Also as the 16f877 and 16f877a are pin compatable

For nice boards I like the ethernet / wireless boards from
http://www.edtp.com /
but you'll need an icd of some sort for programming.

The futurlec board is quite good.
Just the orders can take a while sometimes(month or two).

The programming software can be annoying to get working on some computers.
Works fine on some and not on others.

They are good if you are not in a hurry.
I use a few of their arm and avr stamp boards.

Futurlec has some quite good boards but the software to go with them
means they are not the best for beginners.
Helps to have an alternative method of programming the micro in case you get
stuck with the supplied software.

With pics , I have a microchip icd2 and for dip chips a k150 with zif,
for avr's an atmel isp2 programmer + stk500.

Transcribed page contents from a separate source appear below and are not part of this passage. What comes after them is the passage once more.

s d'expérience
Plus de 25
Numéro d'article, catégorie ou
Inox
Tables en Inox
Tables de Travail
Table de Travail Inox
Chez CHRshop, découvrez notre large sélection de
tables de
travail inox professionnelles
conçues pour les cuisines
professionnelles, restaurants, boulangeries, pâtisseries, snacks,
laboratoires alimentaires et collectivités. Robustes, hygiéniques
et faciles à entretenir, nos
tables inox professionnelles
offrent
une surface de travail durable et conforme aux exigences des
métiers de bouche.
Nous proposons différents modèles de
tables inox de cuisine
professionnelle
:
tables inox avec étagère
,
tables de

The olimex boards are similar but depending on where you order from , you
can get them in a few days.
http://www.dontronics-shop.com/product.php?productid16%531&cat35%6&page=1
http://www.dontronics-shop.com/product.php?productid16%527&cat35%5&page=1
http://www.dontronics-shop.com/product.php?productid16%528&cat35%5&page=1

Whatever board you get , make sure to get the correct programmer /
programming cable for it.

A good way to speed up your learning is to
get the dip version of the chips and a programmer like
the k150 from kitsrus  and build your circuits on a bread board.
Get a programmer with a zif socket.

You would be surprised how much faster you learn (and more careful you
become)
when you have to hook everything up yourself
(and draw the schematic  and hook up diagram).

Its easy to see which students have learned via bread boarding and those
that have
never done any when running a lab tutorial class at uni.
See some really amusing and weird things.